Nothing outside the range below should be printed. Output exactly the lines from the line with "focal_35mm: 195" to the line with "exposure_s: 1/640", both included.

+++

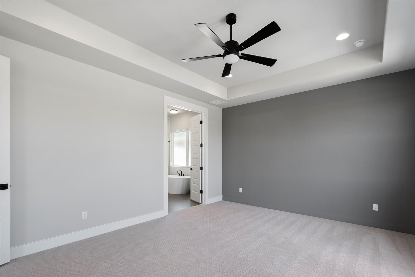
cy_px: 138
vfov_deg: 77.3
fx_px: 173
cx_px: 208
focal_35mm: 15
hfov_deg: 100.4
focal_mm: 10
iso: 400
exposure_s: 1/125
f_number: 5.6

+++

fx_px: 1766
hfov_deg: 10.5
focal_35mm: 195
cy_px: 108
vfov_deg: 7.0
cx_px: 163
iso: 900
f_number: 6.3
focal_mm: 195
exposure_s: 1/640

+++

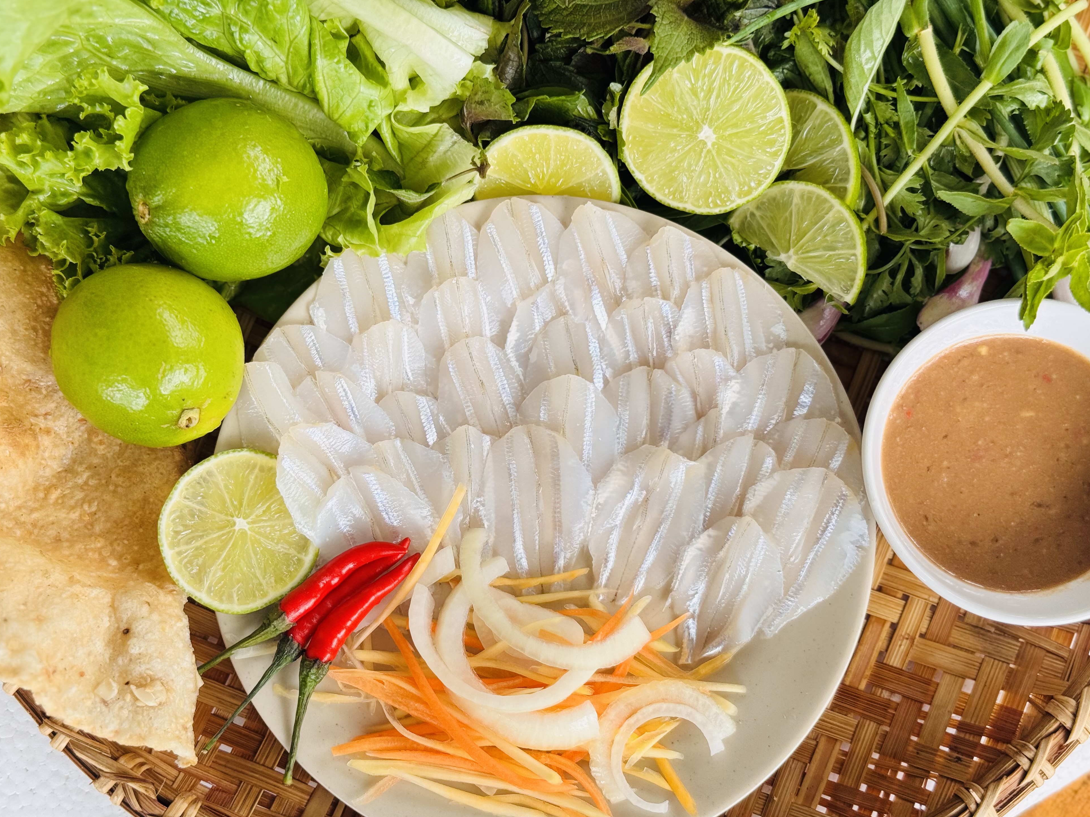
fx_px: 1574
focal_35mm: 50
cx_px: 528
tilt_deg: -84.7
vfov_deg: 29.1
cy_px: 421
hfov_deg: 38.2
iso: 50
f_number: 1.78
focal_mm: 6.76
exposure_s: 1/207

+++

- [ANSWER SPACE]
focal_35mm: 195
cy_px: 108
vfov_deg: 7.0
cx_px: 163
iso: 900
f_number: 6.3
focal_mm: 195
exposure_s: 1/640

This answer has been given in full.